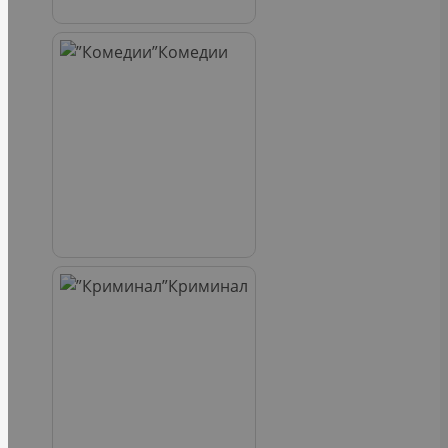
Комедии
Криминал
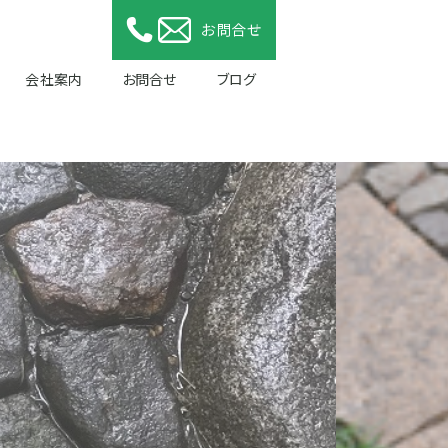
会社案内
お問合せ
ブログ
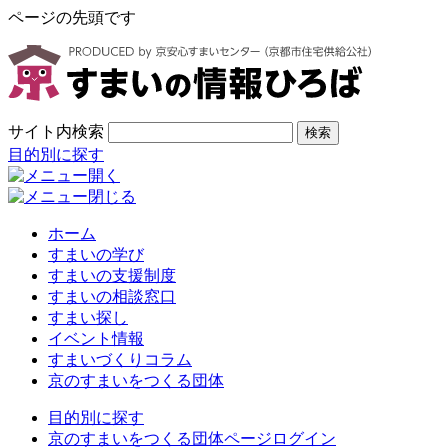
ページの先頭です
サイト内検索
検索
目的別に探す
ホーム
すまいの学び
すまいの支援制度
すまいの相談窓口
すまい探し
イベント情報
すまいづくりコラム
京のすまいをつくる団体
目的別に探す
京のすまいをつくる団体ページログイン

#####

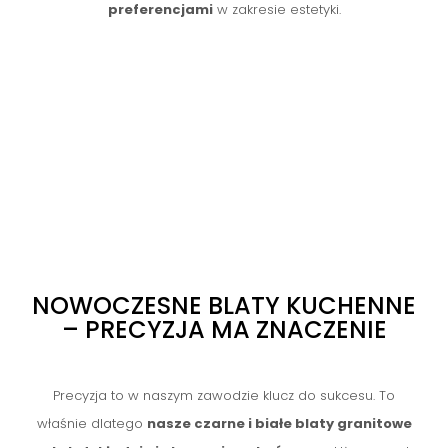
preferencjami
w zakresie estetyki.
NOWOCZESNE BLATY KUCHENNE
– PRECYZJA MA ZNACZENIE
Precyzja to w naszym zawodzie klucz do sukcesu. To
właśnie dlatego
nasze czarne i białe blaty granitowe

#####

Try it: Only one stretch of the records above is wanted: the lines between the one holding "w zakresie estetyki." and the one holding "nasze czarne i białe blaty granitowe", inclusive, reproduced exactly.

Completed task:
w zakresie estetyki.
NOWOCZESNE BLATY KUCHENNE
– PRECYZJA MA ZNACZENIE
Precyzja to w naszym zawodzie klucz do sukcesu. To
właśnie dlatego
nasze czarne i białe blaty granitowe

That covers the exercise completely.